Some graphics would benefit from further explanation. For instance, what could explain results displayed in Figure 2?

In the supplementary files, one can notice some tailing of the chromatographic peaks for the Standard FASP and Rapid FASP samples (Figure S2). Chromatography should also be considered as a QC criterion. This brings to another question that is the order of the sample injections for LC-MS/MS. Were the sample injections randomized in this study?

The number of identified peptides is taken as a criterion and is indeed important. Nonetheless, can it be considered positive criteria for method comparison as it may be linked to the presence of missed cleavages (see page 14, lines 511-512)?

 

Minor points:

Page 3: were the samples purified before LC-MS/MS or directly injected?

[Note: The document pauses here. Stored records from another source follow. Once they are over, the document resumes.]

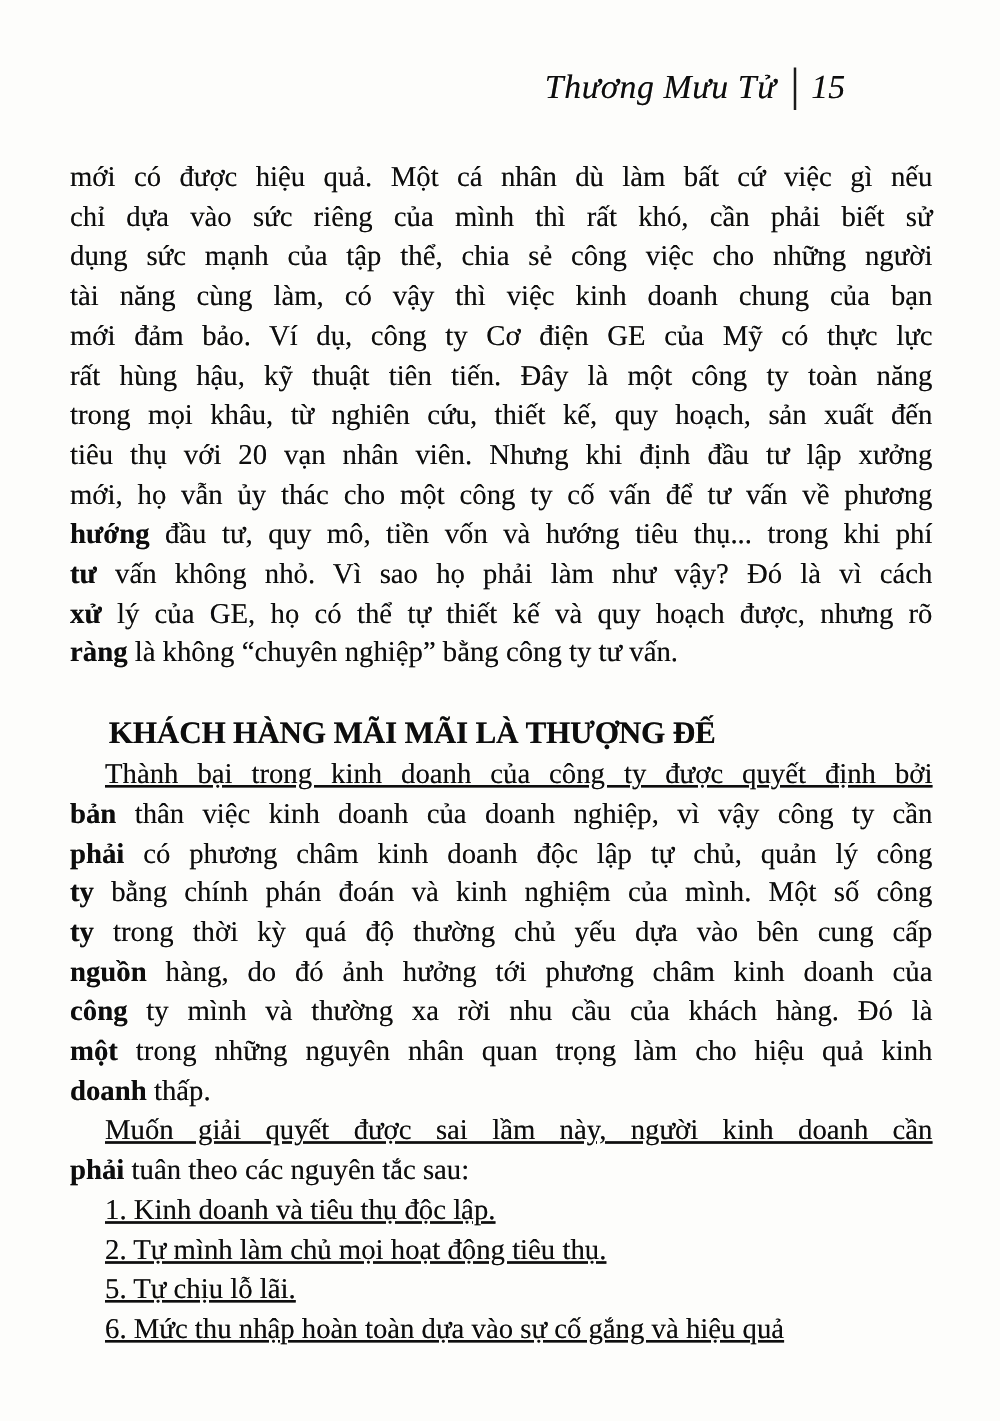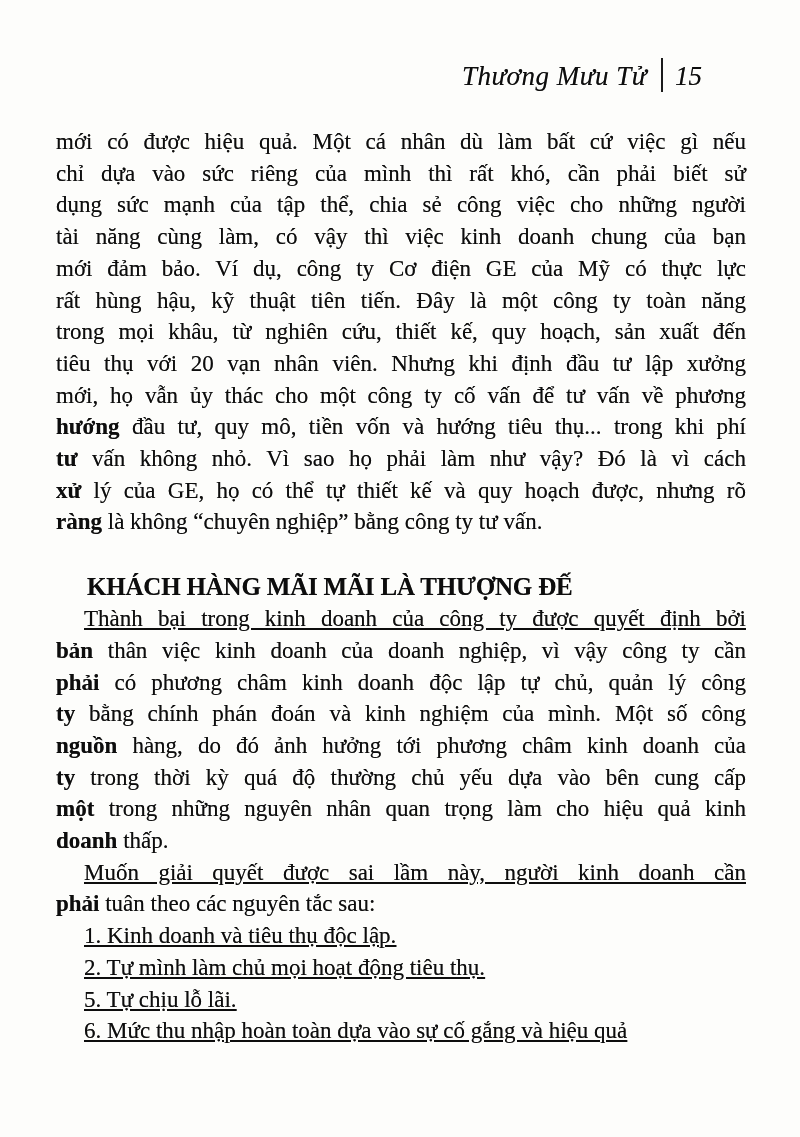--- a/index.html
+++ b/index.html
@@ -17,9 +17,9 @@
   .page-header {
     position: absolute;
     top: 54px;
-    right: 98px;
+    right: 124px;
     display: flex;
-    align-items: flex-end;
+    align-items: flex-start;
     height: 38px;
   }
   .running-title {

Page 4: can the authors clarify why the peptide fragments were analysed in the Orbitrap analyser and with a resolution of 30000 for this label-free approach?

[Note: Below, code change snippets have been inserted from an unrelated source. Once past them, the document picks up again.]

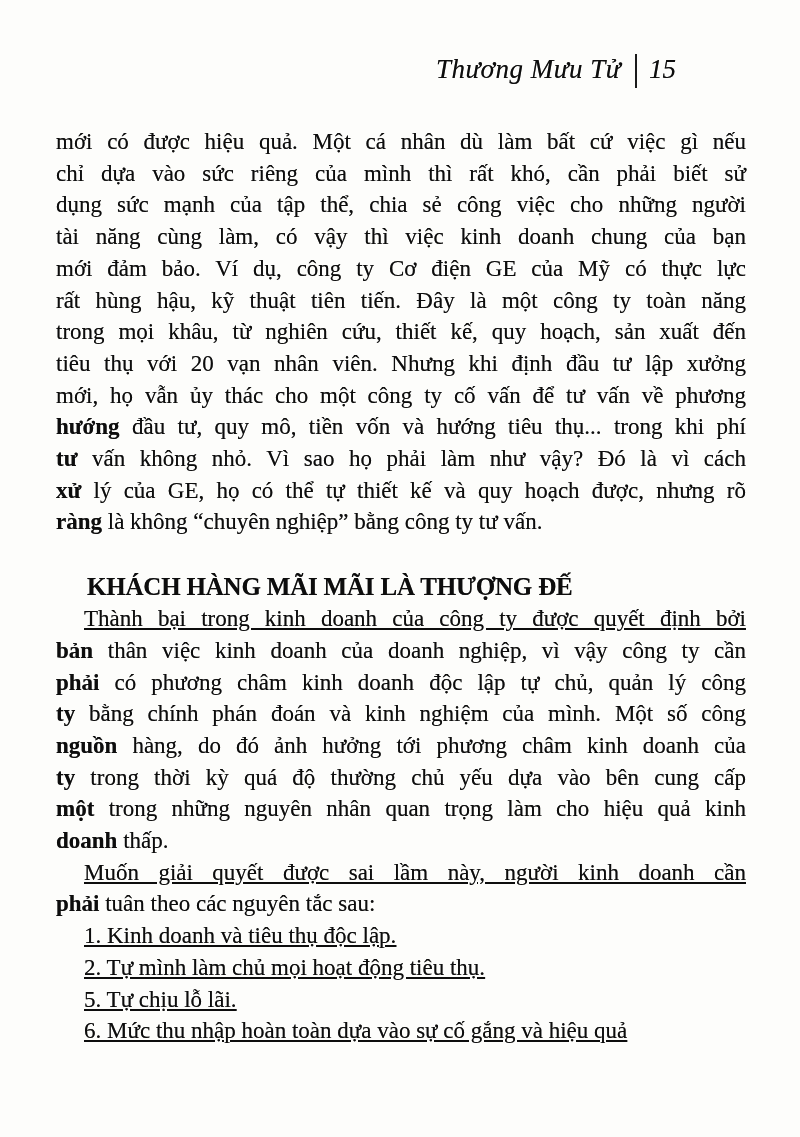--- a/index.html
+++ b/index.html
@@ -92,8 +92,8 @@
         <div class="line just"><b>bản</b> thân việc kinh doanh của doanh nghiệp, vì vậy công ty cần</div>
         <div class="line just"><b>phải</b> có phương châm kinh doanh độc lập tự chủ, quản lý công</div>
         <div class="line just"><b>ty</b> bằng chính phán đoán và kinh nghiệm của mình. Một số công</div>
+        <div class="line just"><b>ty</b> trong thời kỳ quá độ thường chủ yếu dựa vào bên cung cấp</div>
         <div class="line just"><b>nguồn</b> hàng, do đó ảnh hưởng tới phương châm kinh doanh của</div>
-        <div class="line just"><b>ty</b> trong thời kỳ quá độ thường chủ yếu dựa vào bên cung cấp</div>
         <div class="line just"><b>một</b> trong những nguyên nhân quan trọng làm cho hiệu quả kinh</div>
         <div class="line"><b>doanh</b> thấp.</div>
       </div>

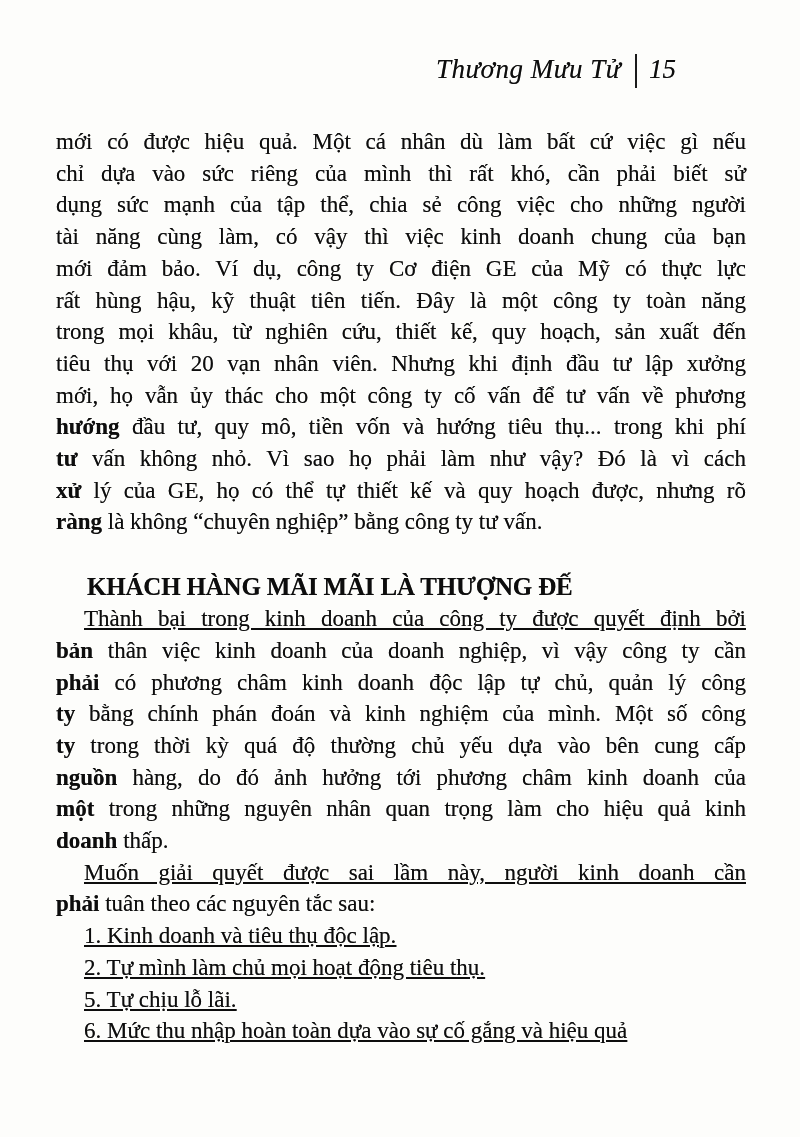--- a/index.html
+++ b/index.html
@@ -94,6 +94,7 @@
         <div class="line just"><b>ty</b> bằng chính phán đoán và kinh nghiệm của mình. Một số công</div>
         <div class="line just"><b>ty</b> trong thời kỳ quá độ thường chủ yếu dựa vào bên cung cấp</div>
         <div class="line just"><b>nguồn</b> hàng, do đó ảnh hưởng tới phương châm kinh doanh của</div>
+        <div class="line just"><b>công</b> ty mình và thường xa rời nhu cầu của khách hàng. Đó là</div>
         <div class="line just"><b>một</b> trong những nguyên nhân quan trọng làm cho hiệu quả kinh</div>
         <div class="line"><b>doanh</b> thấp.</div>
       </div>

Page 7, line 246: the recovery with FASP method is limited. It sounds like an important result as several automated solutions use such technology. Is there previous report available?

Page 8, line 308: the authors conclude that MS2 level plays the most important role in variations. Isn’t expected given the stochasticity of the DDA method? What are the exact parameters under the “MS2 level” (numbers of MS2 scans, precursors’ charge state or others)? What would be the picture if MS2 parameters are not considered?

Figure 6: could the authors make a link between missed cleavages (Figure 6) and the charge state distribution (Figure 3)?

 Note that I did not test the MaCProQC tool during the review process.

Author Response

Please see the attachment.

Author Response File: Author Response.pdf

Round 2

Reviewer 1 Report

Hello,

 

The article is publishable in its current form. The authors have made the corrections and changes we requested. However, as I mentioned in a previous review, I have one comment to make. In the strictest (medical) sense, this is not a case study.  The title overstates the study and should be modified.

 

Yours sincerely.

 

Reviewer 2 Report

Overall, the authors have addressed the comments in a satisfactory manner.

 

Minor points:

I am still not convinced the samples should not have been randomized (they should be in a clinical study), or the MS acquisition parameters are optimal. I do trust the authors there on their previous experiences and evaluations. Maybe some references may help.

Page 12, line 437: Carbamidomethylation was considered before as a fixed modification. So, it is not clear what the authors mean in this paragraph.

Page 16, line 573 and 578: What is “carbamilization”?

 

Author Response

Please see the attachment.

Author Response File: Author Response.pdf

Round 3

Reviewer 2 Report

No further comments. The authors have addressed the different points.